─── Dataset records ───
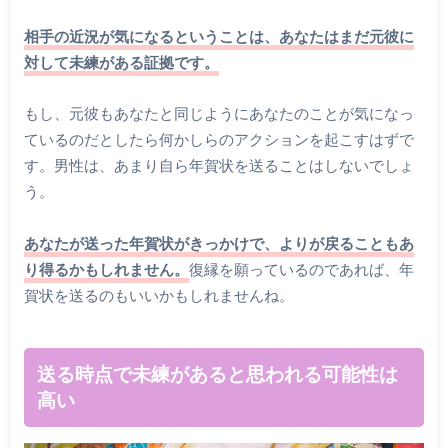
相手の近況が気になるということは、あなたはまだ元彼に
対して未練がある証拠です。
もし、元彼もあなたと同じようにあなたのことが気になっ
ているのだとしたら何かしらのアクションを起こすはずで
す。男性は、あまり自ら年賀状を送ることはしないでしょ
う。
あなたが送った年賀状がきっかけで、よりが戻ることもあ
り得るかもしれません。
復縁を願っているのであれば、年
賀状を送るのもいいかもしれませんね。
送る時点で未練があると思われる可能性は
高い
───
→ Your goal
Convert every text line in the records into a Markdown table with the columns Row and Line, numbering the rows in order and skipping blank lines. Omit the pictures.

→ Solution for this problem
| Row | Line |
|---|---|
| 1 | 相手の近況が気になるということは、あなたはまだ元彼に |
| 2 | 対して未練がある証拠です。 |
| 3 | もし、元彼もあなたと同じようにあなたのことが気になっ |
| 4 | ているのだとしたら何かしらのアクションを起こすはずで |
| 5 | す。男性は、あまり自ら年賀状を送ることはしないでしょ |
| 6 | う。 |
| 7 | あなたが送った年賀状がきっかけで、よりが戻ることもあ |
| 8 | り得るかもしれません。 |
| 9 | 復縁を願っているのであれば、年 |
| 10 | 賀状を送るのもいいかもしれませんね。 |
| 11 | 送る時点で未練があると思われる可能性は |
| 12 | 高い |